Book Review: Kiki Petrosino's Fort Red Border
Amanda Hosey
Sarabande
87 pp.
The "I" pronoun is a distinctively American dilemma, as Eleanor Wilner has often expressed, and much of the current poetic world wants its readers to accept that the first person pronoun is an archaic word for use only on rare occasions. Modern poets are encouraged to eliminate it as often as possible to avoid sounding egotistical, but as a result, these writers continually distance themselves from their work. In Fort Red Border, however, Kiki Petrosino fearlessly places that personal "I" at the core of virtually every poem. Petrosino also breathes new life into the persona poem, with the entire first section of her book centering on an unnamed female speaker and her lover, actor Robert Redford.
Redford is clearly a central figure for Petrosino's work: the collection's title is an anagram of his name. At times he functions as a representation of the speaker's ideal partner, saying just what she wants to hear, as in "Sense-Certainty":
Do you know says Redford what I was thinking just now? He looks at me, as if through leaves. I was thinking, now I'm with her. Now her body is under my hands. You know that feeling of daybreak? You were stretching away from me, bright. Complete— like when you wake up with dreams of water still trembling on you, & you want to pull yourself down again, like an engine or a flag.
At other times he's a means by which the speaker self-examines, as in "En Route":
how would it be to work in darkness, & who would wait for me in darkness? I thought I will make a tent for him. I make a small tent of my fingertips & look at Redford. His face is a halting city of returns. What do you think will happen I say what will happen? I listen to the car moving its slow metallic tongue. What will happen doesn't have to hurt us, ever. His breath blooms over me, a moth of stillness. Still, still, still—I am burning.
This self examination theme emanates from poems throughout the first section of Fort Red Border, and as the speaker attempts to "find herself" she discovers two opposing states—the real/natural versus the unreal/unnatural—which constantly stand in the way of her self discovery. The effort to distinguish between these two ideas becomes the overarching theme uniting all three sections of Petrosino's work. One wonders by the end whether Petrosino means her speaker to be involved in a real relationship with Redford, or a wholly imaginary one.

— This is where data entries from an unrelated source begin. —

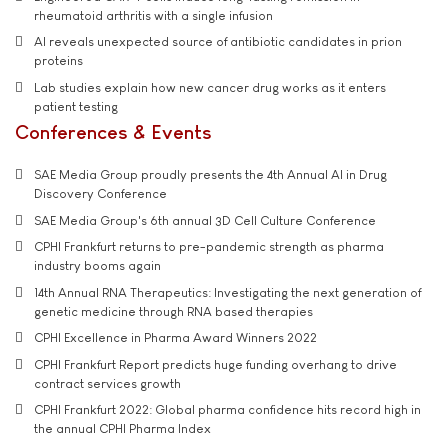
rheumatoid arthritis with a single infusion
AI reveals unexpected source of antibiotic candidates in prion
proteins
Lab studies explain how new cancer drug works as it enters
patient testing
Conferences & Events
SAE Media Group proudly presents the 4th Annual AI in Drug
Discovery Conference
SAE Media Group's 6th annual 3D Cell Culture Conference
CPHI Frankfurt returns to pre-pandemic strength as pharma
industry booms again
14th Annual RNA Therapeutics: Investigating the next generation of
genetic medicine through RNA based therapies
CPHI Excellence in Pharma Award Winners 2022
CPHI Frankfurt Report predicts huge funding overhang to drive
contract services growth
CPHI Frankfurt 2022: Global pharma confidence hits record high in
the annual CPHI Pharma Index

In the second section of Fort Red Border, the focus turns from the speaker and Redford to words and speech in general, as in "The Human Tongue Slows Down to Speak":
Now, the swollen deck of summer lolls. The tongue begins & can't begin. To dock the dawn as it swamps the tonsils— To catch the blazing protests down. Such slur of mud in mouth. Such blackened clang & yards not ringing in such house. The tongue stills, lordly.
Petrosino seems particularly interested in repeated speech, as in the short prose poem, "Bitchfoxly":
Is this he asks where you keep it this where you keep it this the board where you keep it the flitch on the palm where you keep it the rotor that keeps it the train of the camlet where keeps it is this where you keep it
The repetition reflects words' inability to express emotions fully. Because words cannot encompass the desired emotional effect through real language, the only solution is to repeat them until they become unreal and thereby make their impact.
The repetitive nature of Fort Red Border's second section foreshadows the poems of the third section, each called "Valentine." Like the previous poems, these teeter on the boundary of real and unreal. In "Valentine [Suppose it was]," Petrosino sets up an imaginary battle between musician-cum-actor Jack Black and straight-up rockstar Jack White over which of the two will be her lover, whereas in "Valentine [In Chicago]," she presents readers with a narrative of a single, realistic evening in which the speaker invites a chef to her apartment, seemingly to have sex, but instead asks him to cook green beans. The valentines are diverse; each offers different ideas and a different aesthetic form from the others, and they're marked out sharply from the poems found in the book's other sections as well.
In short, a line of Petrosino's final poem, "Valentine [Once I wrote]" best expresses this reviewer's opinion of Fort Red Border: "What's not to like about it?" The book presents such a wide variety of poems that any reader will find something interesting to take away from it. The "I" found within Petrosino's poems is never intrusive and always interesting and consistent. The reader sees the same speaker from start to finish as she tries to distinguish between what is real and not in a world filled with that dichotomy, and ultimately finds that the only reality she can be certain of is her own self.